Jamie Lee Curtis got very emotional while discussing “Halloween Ends,” and her legacy as Laurie Strode at New York Comic-Con on Oct. 8. “At this point, Jamie and Laurie have become woven together. There is no separation,” she said during her conversation with Drew Barrymore on Saturday night. Curtis first played Laurie in 1978’s “Halloween,” her first film role. She was just 19 years old while filming director John Carpenter’s horror masterpiece. “I would not have a career,” she explained of the role’s impact on her life. “I would not have a family. Everything comes from you loving her.” Curtis referenced her age and said that “one of these days” she will pass away and “It’s gonna say three words: ‘Halloween’ Actress Dies.”
Curtis has played Laurie in seven “Halloween” films, including “Halloween Ends,” which comes out Oct. 14 in theatres and on Peacock. She also talked about how she ended up appearing in 1998’s “Halloween H20: 20 Years Later” and very briefly in 2002’s “Halloween: Resurrection.” According to Curtis, she went to director Carpenter and producer Debra Hill with the idea of doing a sequel to mark the twentieth anniversary. Neither ended up returning for “H20,” but Curtis signed on. “It was conceived as what happens when you run from fear,” she explained. Laurie is in hiding, with a new name. “The whole conceit of the movie was if you’re running from fear, you’re dead inside.” At the movie’s end, as Curtis imagined, Laurie would finally kill Michael Meyers once and for all.
But when Curtis got the script for “H20,” it had a “vague” ending. “In that moment, there was some contract . . . and you couldn’t kill him,” she said of the franchise’s iconic villain. She was mad because she didn’t want to tell fans it was the end if it wasn’t really the end. Writer Kevin Williamson came up with a solution: Laurie would think she killed Michael Meyers, only for the mask to lift and reveal an innocent paramedic.
Curtis ultimately agreed to this ending, with a caveat. “I said, but you have to pay me a lot of money in the next movie, and you have to kill me in the first ten minutes because I now killed an innocent man, and I can’t live with that,” she said. Michael Meyers kills Laurie at the beginning of “Halloween: Resurrection,” though both “H20” and “Resurrection” were retconned by 2018’s “Halloween.”

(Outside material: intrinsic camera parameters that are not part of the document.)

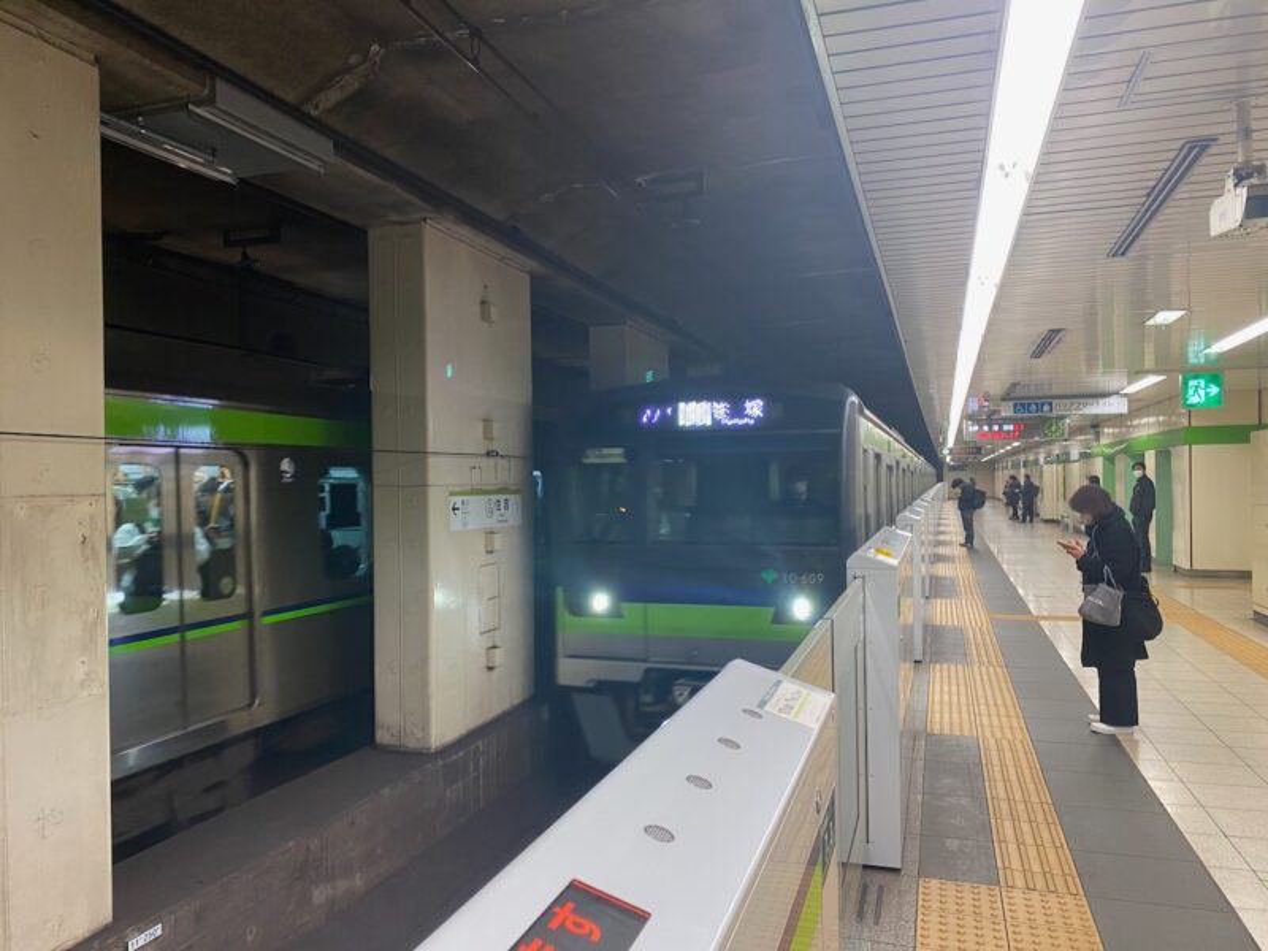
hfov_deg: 67.3
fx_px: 952
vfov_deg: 53.1
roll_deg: +1.0
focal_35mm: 26
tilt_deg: -1.9
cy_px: 476
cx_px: 634
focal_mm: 4.25
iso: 100
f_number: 1.8
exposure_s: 1/50
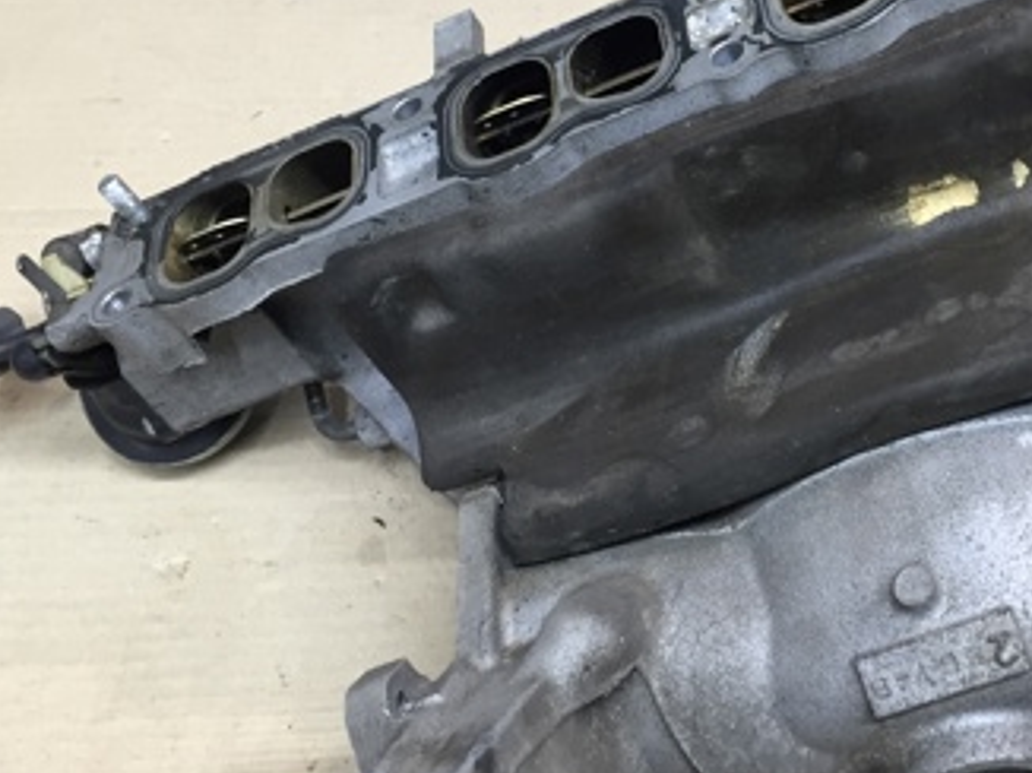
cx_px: 684
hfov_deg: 33.5
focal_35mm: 57
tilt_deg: -49.1
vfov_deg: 25.4
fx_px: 1698
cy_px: 206
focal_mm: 4.15
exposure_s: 1/33
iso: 80
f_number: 2.2
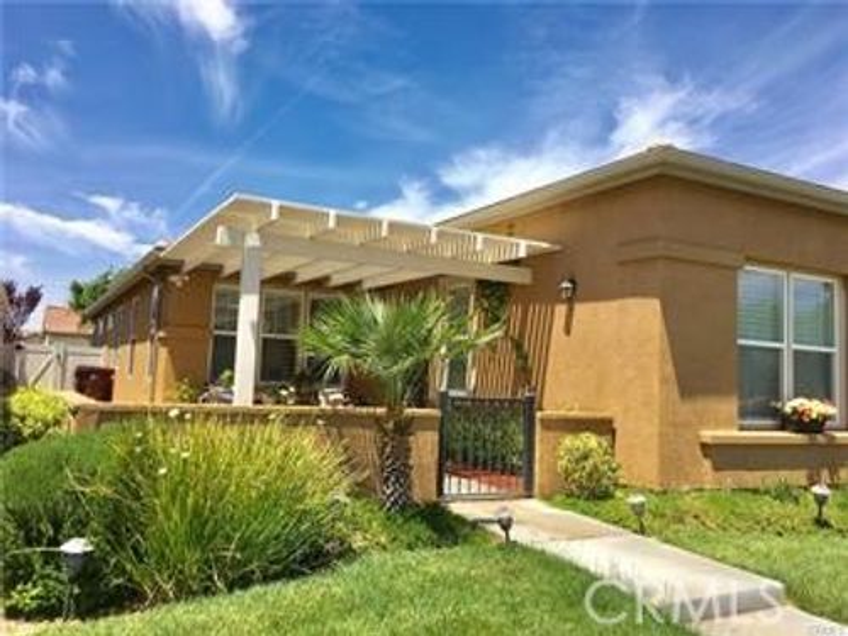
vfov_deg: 48.2
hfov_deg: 61.7
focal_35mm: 29
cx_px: 424
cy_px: 318
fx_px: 710
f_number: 2.2
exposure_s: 1/1451
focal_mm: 4.15
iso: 25
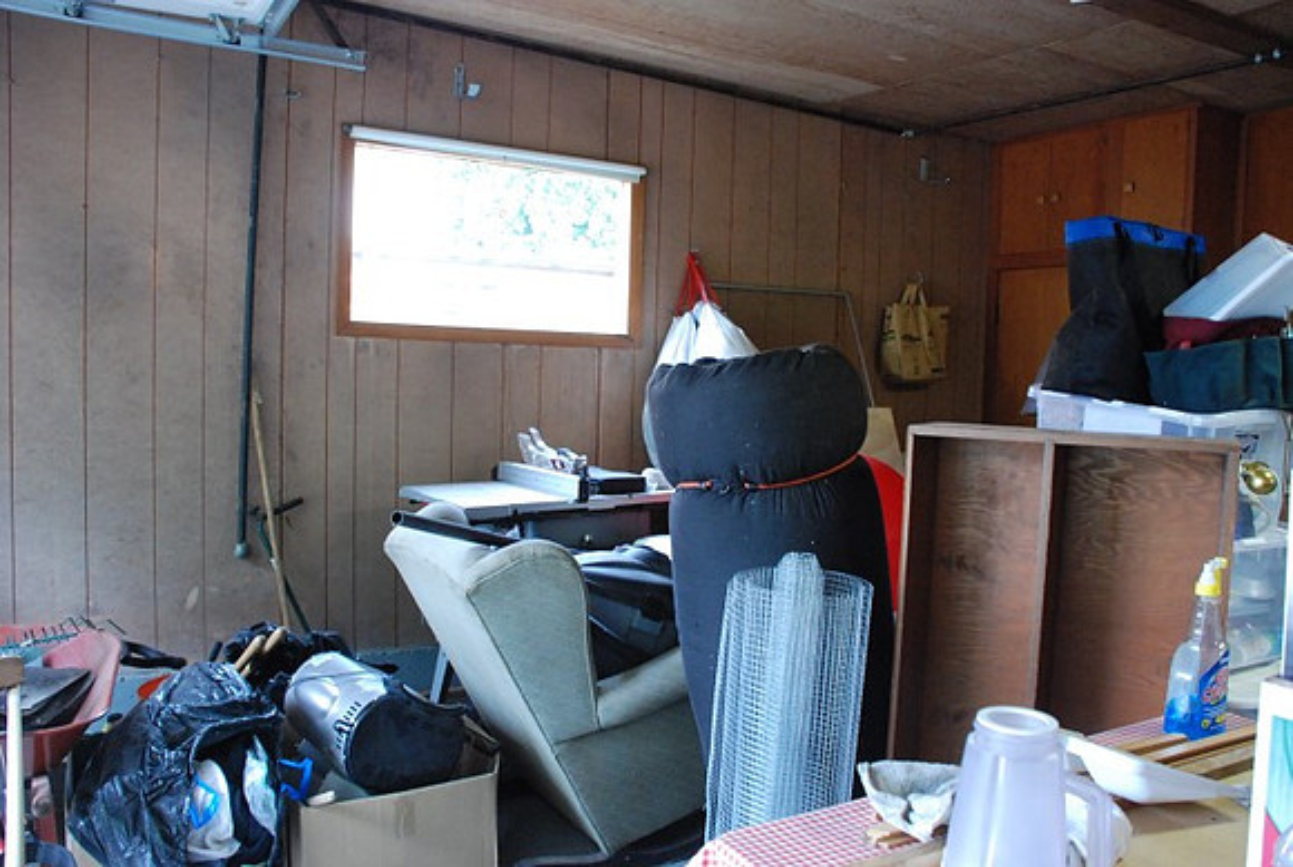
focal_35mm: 27
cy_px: 434
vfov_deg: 48.1
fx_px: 971
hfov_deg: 67.3
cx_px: 646
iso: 1600
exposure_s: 1/15
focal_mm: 18
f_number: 4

Curtis also revealed that the person who convinced her to return to the franchise was her godson: Jake Gyllenhaal. He had worked with director David Gordon Green before. “David Gordon Green sent me a script where he said I think Laurie’s spent 40 years living behind barbed wire,” she explained. She feels that after the events of the first “Halloween,” Laurie went to school the next day, and never dealt with the trauma around Michael Meyers’ murder spree.
“It was an incredibly beautiful movie about her trauma,” she said, before addressing the online meme of her saying the “movie is about trauma” in quite a few interviews. “I’ve seen the f*cking meme,” she said at Comic-Con. “But the movie also made a f*cking fortune, so f*ck you.”
As for “Halloween Ends,” Curtis said the movie, which picks up four years after 2021’s “Halloween Kills,” is also about hope. “We have to have hope,” she said. “If we don’t have hope, we’re so f*cked.”
“You know endings are a bitch,” she said of wrapping up her time in the franchise. “But so is Laurie Strode. So I’m ready to end it, but I’m gonna miss you so much.”